Which is fine, I guess; social media isn’t the real world. Except this stuff is part of public discourse now. You only have to look at the utter insanity surrounding Gary Lineker recently. If the BBC had sacked him, that would have been one more victory for Bobby Commonsense against the Woke Marxists. Stuff like that is not the sign of a healthy country.
It’s not an isolated case. Arguments between trans people and feminists have been going on on Twitter for as long as I can remember, but now they’ve spilled out into the real world and been weaponised by politicians who are only interested in votes and don’t particularly mind who gets hurt. Lee Anderson, Deputy Chairman of the Tory Party and performative Northerner (spoiler: he’s not even a Northerner; Ashfield’s in the Midlands) even admitted it a recent interview that without Brexit as a campaigning issue the party would have to rely on ‘culture wars and trans issues’ in the forthcoming elections. He knows the majority of people will be too distracted by the noise to even noticed that they’re being taken for fools.
Meanwhile, utility companies squeeze us until the pips squeak, school buildings are in danger of falling down, people who are working two jobs are forced to use food banks, those of us who can afford food are seeing prices rising smoothly into the stratosphere, the NHS is barely coping, we’re just embarking on the biggest cost-of-living crisis in decades, and the country is becoming increasingly isolated and mean and small-minded to suit the mean and small-minded politicians who run it. The government’s immigration policy is basically to make things so bad that nobody will want to come here any more. Someone commented on that, saying something like, ‘just how bad are we going to have to be to deter someone who’s fleeing the Taleban?’
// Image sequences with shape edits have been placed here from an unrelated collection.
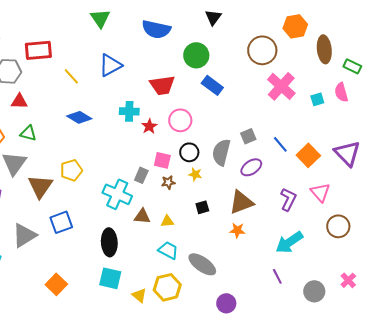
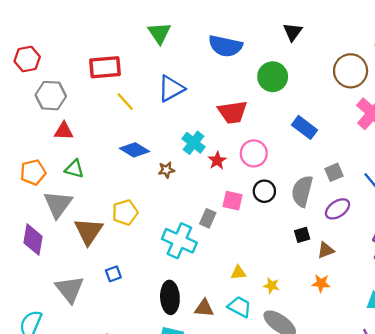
red rectangle: (38, 50) -> (105, 67), moved
blue rectangle: (212, 85) -> (304, 127), moved
cyan cross: (129, 111) -> (194, 143), turned 36
yellow star: (195, 174) -> (271, 286), moved
brown star: (168, 182) -> (166, 170), moved
brown triangle: (241, 202) -> (326, 250), size x0.6
black square: (202, 207) -> (302, 235), moved
brown triangle: (142, 216) -> (204, 308), moved
blue square: (61, 222) -> (113, 274), size x0.6
gray triangle: (24, 235) -> (70, 289), turned -36

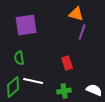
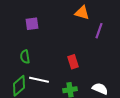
purple square: (26, 25) -> (32, 24), size x0.6
purple line: (82, 32) -> (99, 31), moved

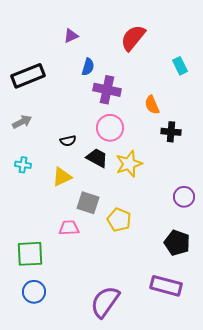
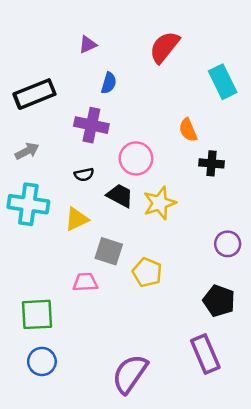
cyan rectangle: (180, 66) -> (223, 82), size x1.5
purple cross: (107, 90) -> (91, 125), moved
cyan cross: (23, 165) -> (28, 204), size x2.0
purple rectangle: (166, 286) -> (205, 354), turned 52

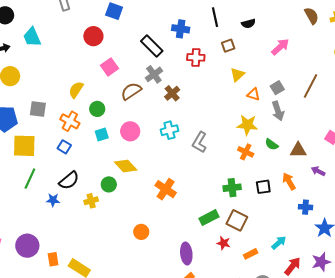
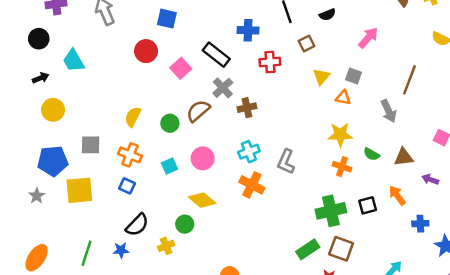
pink square: (109, 67) -> (181, 68), moved
gray square: (277, 88) -> (353, 76), moved, turned -32
brown cross: (172, 93) -> (247, 108), turned 35
green circle: (97, 109) -> (170, 123), moved
gray arrow: (278, 111) -> (389, 111), moved
green line: (30, 179) -> (86, 253), moved
green cross: (232, 188) -> (331, 211), size x1.4
orange cross: (166, 189) -> (252, 185), moved

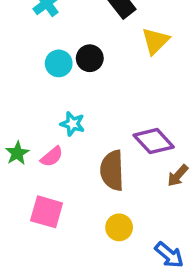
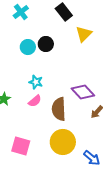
pink semicircle: (52, 157) -> (35, 101), moved
pink square: (47, 212) -> (21, 146), moved
yellow circle: (119, 227) -> (63, 142), size x1.6

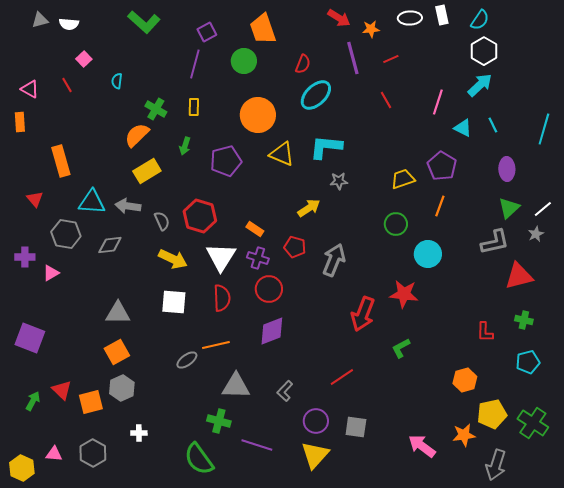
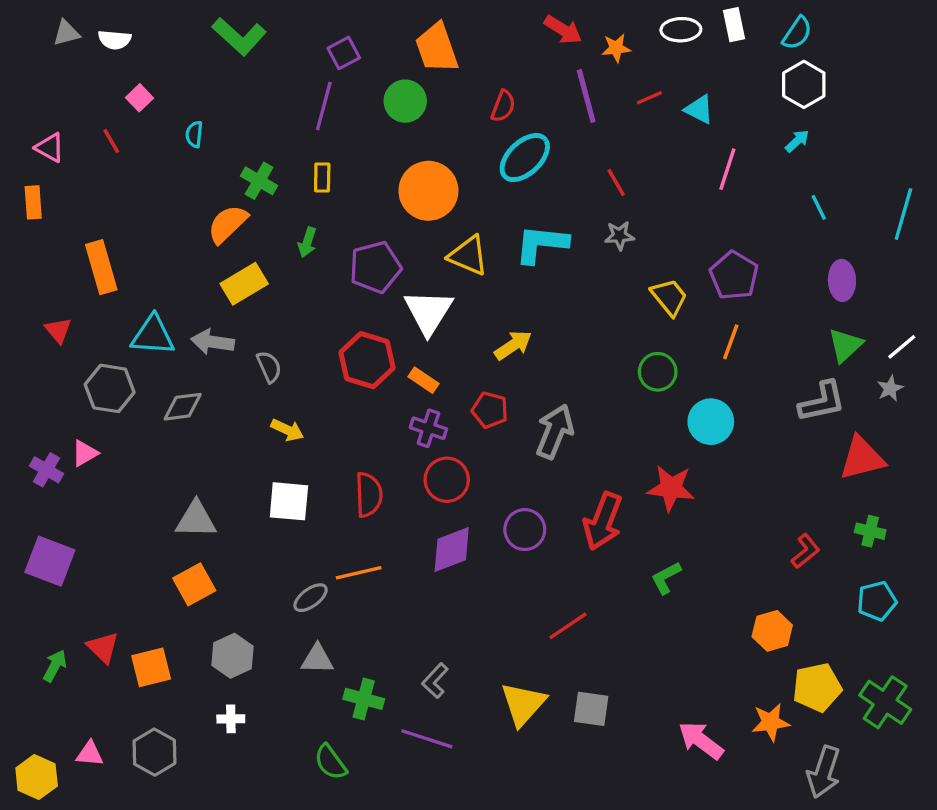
cyan arrow: (480, 85) -> (797, 141), size x0.6
red line: (386, 100) -> (616, 182), moved
cyan triangle: (463, 128) -> (699, 109), moved
yellow trapezoid: (403, 179) -> (669, 297), turned 70
gray star: (339, 181) -> (619, 236), moved
red hexagon: (200, 216) -> (367, 360), moved
purple cross: (25, 257) -> (46, 470), moved, turned 30
white triangle: (221, 257) -> (428, 312), moved
yellow arrow: (173, 259) -> (287, 430), size x0.7
red L-shape: (485, 332) -> (805, 551), turned -130
gray triangle: (236, 386) -> (317, 659), moved, size x0.7
gray hexagon: (122, 388) -> (232, 656), moved
gray L-shape: (285, 391) -> (435, 681), moved
purple circle: (316, 421) -> (525, 530), moved
yellow triangle: (315, 455) -> (523, 704), moved
green semicircle: (199, 459) -> (330, 762), size x0.7

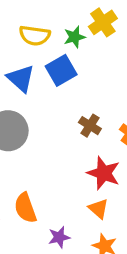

The punchline to this joke is, of course, that, like climate change, it’s too late to do anything about it. The lid’s off the box now, and short of burning the whole country to the ground and starting again, this is how things are going to be for ever. The next general election is going to be a frightful thing, and whoever wins, it doesn’t matter. The assholes took over the world, and we didn’t care enough until it was too late.